(Records for the exercise begins)
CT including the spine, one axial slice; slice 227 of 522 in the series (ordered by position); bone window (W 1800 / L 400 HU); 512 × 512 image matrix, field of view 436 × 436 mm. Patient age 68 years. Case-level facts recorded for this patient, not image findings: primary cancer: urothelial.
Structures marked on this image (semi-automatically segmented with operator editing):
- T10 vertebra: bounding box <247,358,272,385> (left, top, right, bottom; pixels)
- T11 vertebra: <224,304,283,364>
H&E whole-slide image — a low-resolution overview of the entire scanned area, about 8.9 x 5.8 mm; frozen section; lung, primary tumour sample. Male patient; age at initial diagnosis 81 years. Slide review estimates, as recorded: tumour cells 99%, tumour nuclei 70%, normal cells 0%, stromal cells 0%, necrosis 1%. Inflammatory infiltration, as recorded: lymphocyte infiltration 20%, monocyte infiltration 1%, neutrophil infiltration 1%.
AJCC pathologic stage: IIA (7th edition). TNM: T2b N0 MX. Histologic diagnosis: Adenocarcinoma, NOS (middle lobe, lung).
(Records for the exercise ends)
(Records for the exercise begins)
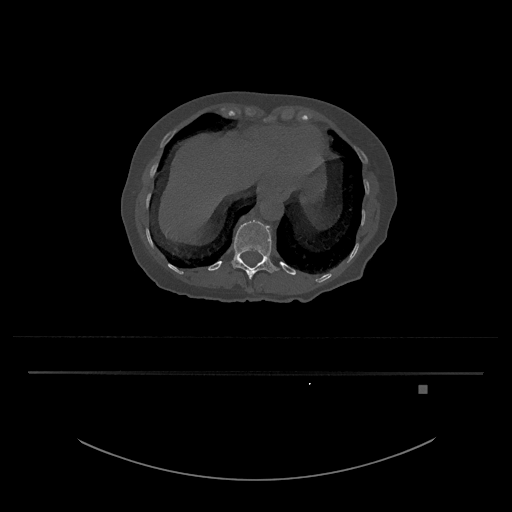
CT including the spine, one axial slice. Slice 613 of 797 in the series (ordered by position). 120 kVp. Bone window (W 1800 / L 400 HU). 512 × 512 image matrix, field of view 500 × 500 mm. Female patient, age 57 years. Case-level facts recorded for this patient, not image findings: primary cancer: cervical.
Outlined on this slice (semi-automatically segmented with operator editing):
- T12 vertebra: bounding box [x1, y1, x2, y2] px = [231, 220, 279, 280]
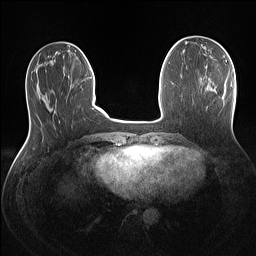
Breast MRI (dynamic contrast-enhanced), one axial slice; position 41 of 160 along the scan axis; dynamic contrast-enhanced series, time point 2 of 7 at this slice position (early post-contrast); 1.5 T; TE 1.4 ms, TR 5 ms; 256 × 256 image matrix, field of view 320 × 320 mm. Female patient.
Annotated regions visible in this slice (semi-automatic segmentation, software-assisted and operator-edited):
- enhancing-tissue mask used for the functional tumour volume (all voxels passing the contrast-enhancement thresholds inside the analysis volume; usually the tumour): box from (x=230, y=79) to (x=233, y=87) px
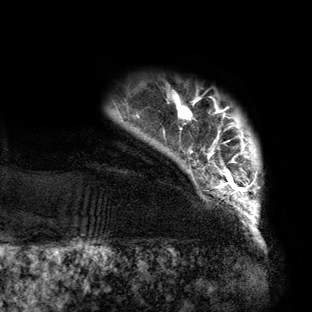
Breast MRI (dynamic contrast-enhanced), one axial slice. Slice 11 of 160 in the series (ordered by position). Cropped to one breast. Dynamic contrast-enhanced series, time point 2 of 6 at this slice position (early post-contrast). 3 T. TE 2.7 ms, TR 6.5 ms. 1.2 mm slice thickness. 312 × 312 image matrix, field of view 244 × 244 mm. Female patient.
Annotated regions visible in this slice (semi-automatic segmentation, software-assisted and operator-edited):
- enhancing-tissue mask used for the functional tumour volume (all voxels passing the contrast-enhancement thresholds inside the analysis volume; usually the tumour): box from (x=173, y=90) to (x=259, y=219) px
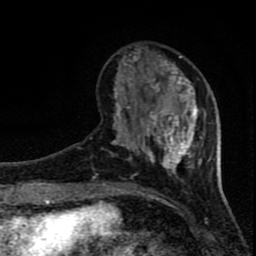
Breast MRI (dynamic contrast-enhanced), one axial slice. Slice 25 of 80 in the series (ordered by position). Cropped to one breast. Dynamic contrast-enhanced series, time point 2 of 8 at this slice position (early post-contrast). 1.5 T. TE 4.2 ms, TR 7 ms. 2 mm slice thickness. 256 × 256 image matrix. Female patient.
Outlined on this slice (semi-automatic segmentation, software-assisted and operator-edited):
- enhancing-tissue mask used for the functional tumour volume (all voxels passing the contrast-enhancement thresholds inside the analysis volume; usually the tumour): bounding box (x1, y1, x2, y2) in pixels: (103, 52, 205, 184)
(Records for the exercise ends)
(Records for the exercise begins)
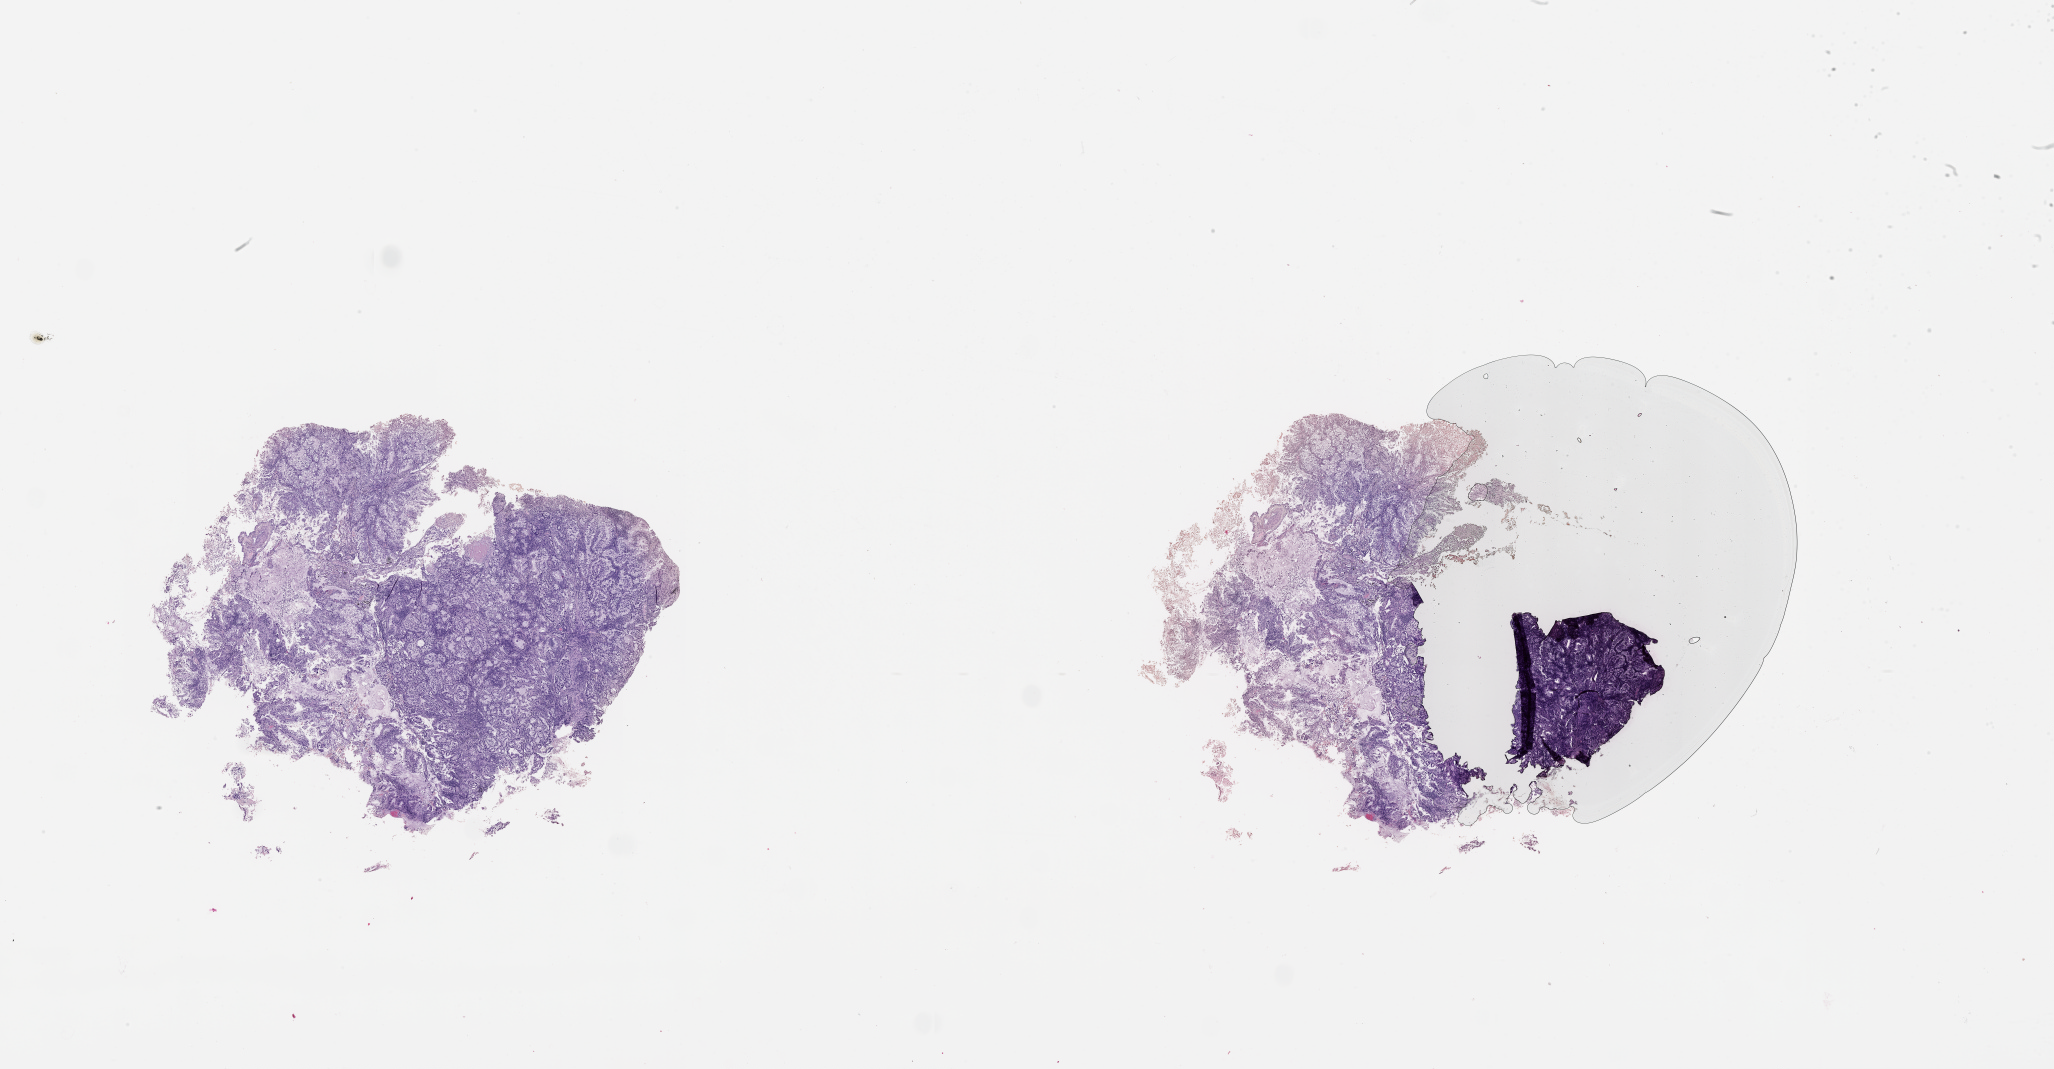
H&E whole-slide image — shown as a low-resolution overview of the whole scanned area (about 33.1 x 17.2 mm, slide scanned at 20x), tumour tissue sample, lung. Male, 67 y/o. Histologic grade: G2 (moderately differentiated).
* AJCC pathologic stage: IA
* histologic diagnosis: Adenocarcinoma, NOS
(Records for the exercise ends)
__Exercise description__. Output only the lines above from the one containing "(x=233, y=87) px" to the one containing "52, 205, 184)", both included, exactly as written and with no pictures.

__Reply to the exercise__.
- enhancing-tissue mask used for the functional tumour volume (all voxels passing the contrast-enhancement thresholds inside the analysis volume; usually the tumour): box from (x=230, y=79) to (x=233, y=87) px
Breast MRI (dynamic contrast-enhanced), one axial slice. Slice 11 of 160 in the series (ordered by position). Cropped to one breast. Dynamic contrast-enhanced series, time point 2 of 6 at this slice position (early post-contrast). 3 T. TE 2.7 ms, TR 6.5 ms. 1.2 mm slice thickness. 312 × 312 image matrix, field of view 244 × 244 mm. Female patient.
Annotated regions visible in this slice (semi-automatic segmentation, software-assisted and operator-edited):
- enhancing-tissue mask used for the functional tumour volume (all voxels passing the contrast-enhancement thresholds inside the analysis volume; usually the tumour): box from (x=173, y=90) to (x=259, y=219) px
Breast MRI (dynamic contrast-enhanced), one axial slice. Slice 25 of 80 in the series (ordered by position). Cropped to one breast. Dynamic contrast-enhanced series, time point 2 of 8 at this slice position (early post-contrast). 1.5 T. TE 4.2 ms, TR 7 ms. 2 mm slice thickness. 256 × 256 image matrix. Female patient.
Outlined on this slice (semi-automatic segmentation, software-assisted and operator-edited):
- enhancing-tissue mask used for the functional tumour volume (all voxels passing the contrast-enhancement thresholds inside the analysis volume; usually the tumour): bounding box (x1, y1, x2, y2) in pixels: (103, 52, 205, 184)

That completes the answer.